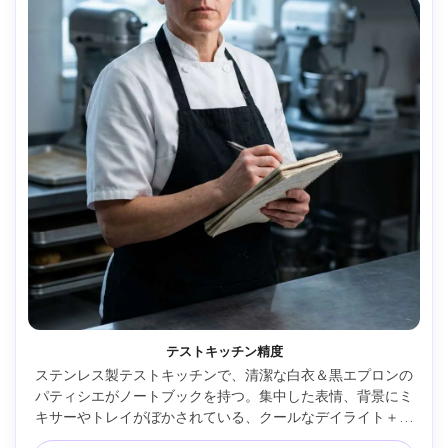
テストキッチン精度
ステンレス製テストキッチンで、清潔な白衣＆黒エプロンの
パティシエがノートブックを持つ。集中した表情、背景にミ
キサーやトレイがぼかされている、クールなデイライト＋ス
トリップソフトボックス縁光、Nikon Z9 85mm f/1.8、4:5肩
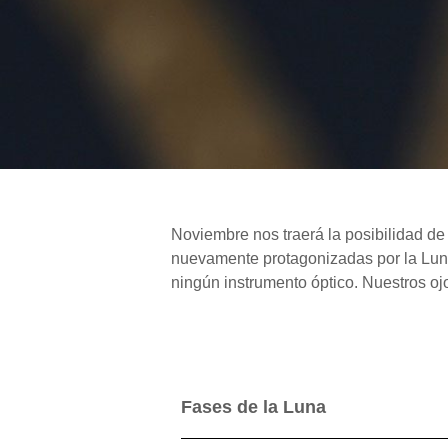
Noviembre nos traerá la posibilidad de 
nuevamente protagonizadas por la Luna,
ningún instrumento óptico. Nuestros oj
Fases de la Luna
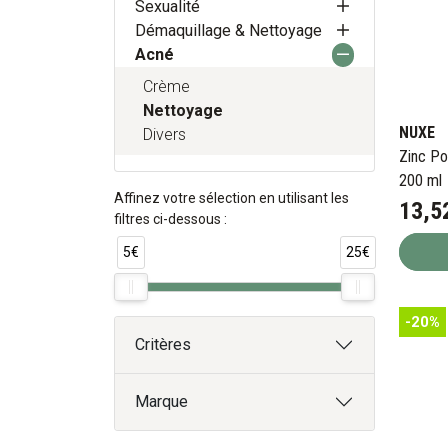
Sexualité
Démaquillage & Nettoyage
Acné
Crème
Nettoyage
NUXE
Divers
Zinc Po
200 ml
Affinez votre sélection en utilisant les
13
,
5
filtres ci-dessous :
5€
25€
-20%
Critères
Marque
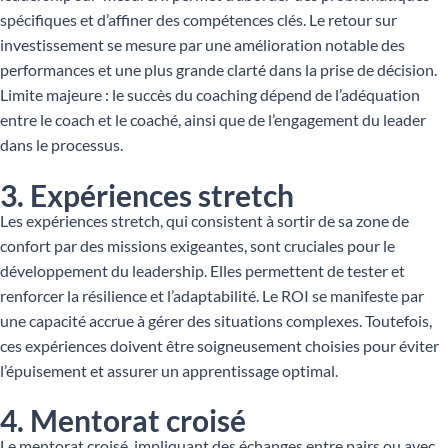
spécifiques et d’affiner des compétences clés. Le retour sur
investissement se mesure par une amélioration notable des
performances et une plus grande clarté dans la prise de décision.
Limite majeure : le succès du coaching dépend de l’adéquation
entre le coach et le coaché, ainsi que de l’engagement du leader
dans le processus.
3. Expériences stretch
Les expériences stretch, qui consistent à sortir de sa zone de
confort par des missions exigeantes, sont cruciales pour le
développement du leadership. Elles permettent de tester et
renforcer la résilience et l’adaptabilité. Le ROI se manifeste par
une capacité accrue à gérer des situations complexes. Toutefois,
ces expériences doivent être soigneusement choisies pour éviter
l’épuisement et assurer un apprentissage optimal.
4. Mentorat croisé
Le mentorat croisé, impliquant des échanges entre pairs ou avec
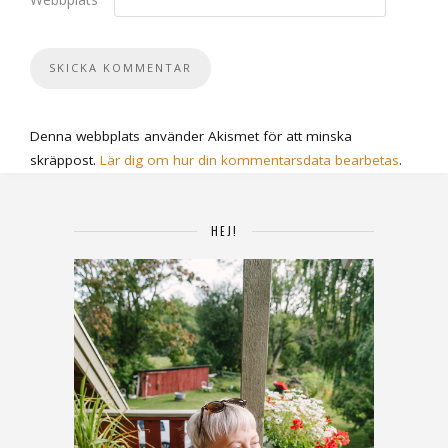
Denna webbplats använder Akismet för att minska
skräppost.
Lär dig om hur din kommentarsdata bearbetas
.
HEJ!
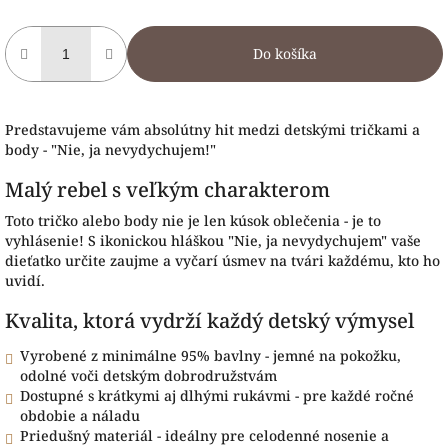
Do košíka
Predstavujeme vám absolútny hit medzi detskými tričkami a
body - "Nie, ja nevydychujem!"
Malý rebel s veľkým charakterom
Toto tričko alebo body nie je len kúsok oblečenia - je to
vyhlásenie! S ikonickou hláškou "Nie, ja nevydychujem" vaše
dieťatko určite zaujme a vyčarí úsmev na tvári každému, kto ho
uvidí.
Kvalita, ktorá vydrží každý detský výmysel
Vyrobené z minimálne 95% bavlny - jemné na pokožku,
odolné voči detským dobrodružstvám
Dostupné s krátkymi aj dlhými rukávmi - pre každé ročné
obdobie a náladu
Priedušný materiál - ideálny pre celodenné nosenie a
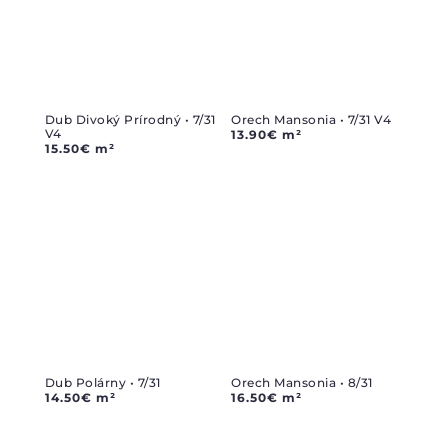
Dub Divoký Prírodný • 7/31
Orech Mansonia • 7/31 V4
V4
13.90
€
m²
15.50
€
m²
Dub Polárny • 7/31
Orech Mansonia • 8/31
14.50
€
m²
16.50
€
m²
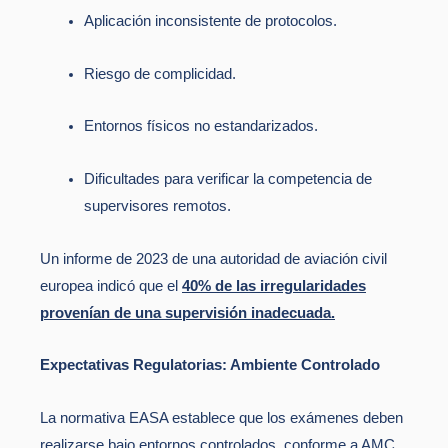
Aplicación inconsistente de protocolos.
Riesgo de complicidad.
Entornos físicos no estandarizados.
Dificultades para verificar la competencia de
supervisores remotos.
Un informe de 2023 de una autoridad de aviación civil
europea indicó que el
40% de las irregularidades
provenían de una supervisión inadecuada.
Expectativas Regulatorias: Ambiente Controlado
La normativa EASA establece que los exámenes deben
realizarse bajo entornos controlados, conforme a AMC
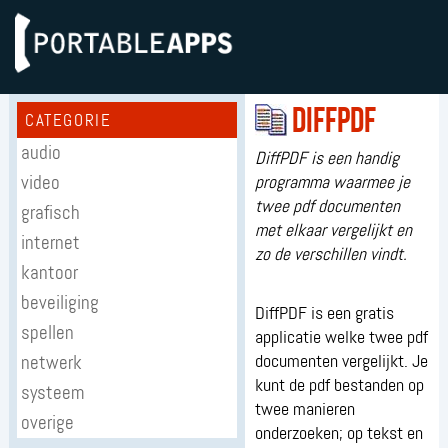
DiffPDF
CATEGORIE
audio
DiffPDF is een handig
video
programma waarmee je
twee pdf documenten
grafisch
met elkaar vergelijkt en
internet
zo de verschillen vindt.
kantoor
beveiliging
DiffPDF is een gratis
spellen
applicatie welke twee pdf
netwerk
documenten vergelijkt. Je
kunt de pdf bestanden op
systeem
twee manieren
overige
onderzoeken; op tekst en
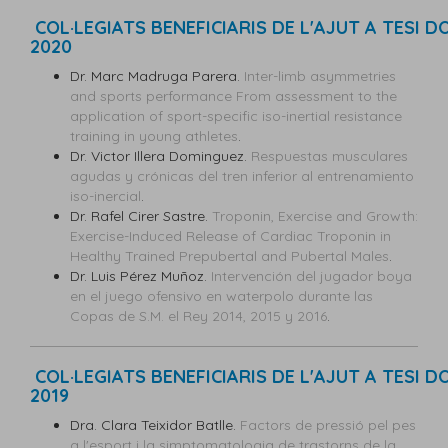
COL·LEGIATS BENEFICIARIS DE L'AJUT A TESI 
2020
Dr. Marc Madruga Parera.
Inter-limb asymmetries
and sports performance From assessment to the
application of sport-specific iso-inertial resistance
training in young athletes
.
Dr. Victor Illera Dominguez.
Respuestas musculares
agudas y crónicas del tren inferior al entrenamiento
iso-inercial
.
Dr. Rafel Cirer Sastre.
Troponin, Exercise and Growth:
Exercise-Induced Release of Cardiac Troponin in
Healthy Trained Prepubertal and Pubertal Males
.
Dr. Luis Pérez Muñoz.
Intervención del jugador boya
en el juego ofensivo en waterpolo durante las
Copas de S.M. el Rey 2014, 2015 y 2016
.
COL·LEGIATS BENEFICIARIS DE L'AJUT A TESI 
2019
Dra. Clara Teixidor Batlle.
Factors de pressió pel pes
a l'esport i la simptomatologia de trastorns de la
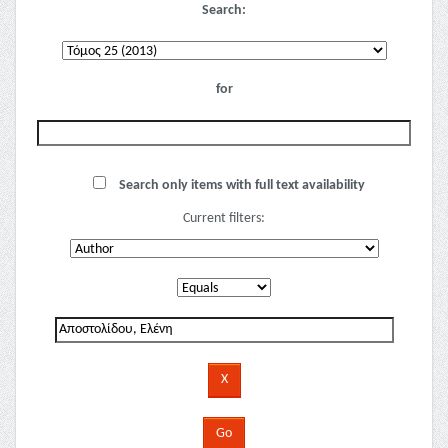
Search:
for
Search only items with full text availability
Current filters:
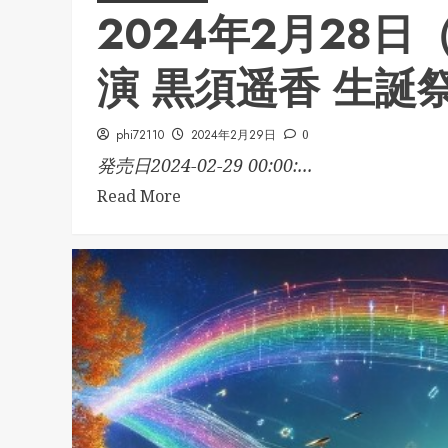
2024年2月28
演 黒須遥香 生誕
phi72110
2024年2月29日
0
発売日2024-02-29 00:00:...
Read More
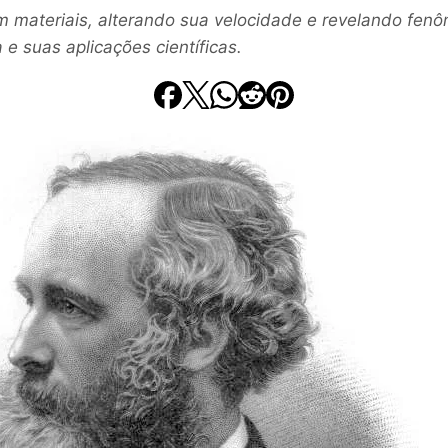
om materiais, alterando sua velocidade e revelando fe
 e suas aplicações científicas.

= ABOUT THIS TASK =
Show each line of the material where the word "dans" occurs.

= ANSWER TO THIS PROBLEM =
performances et une plus grande clarté dans la prise de décision.
dans le processus.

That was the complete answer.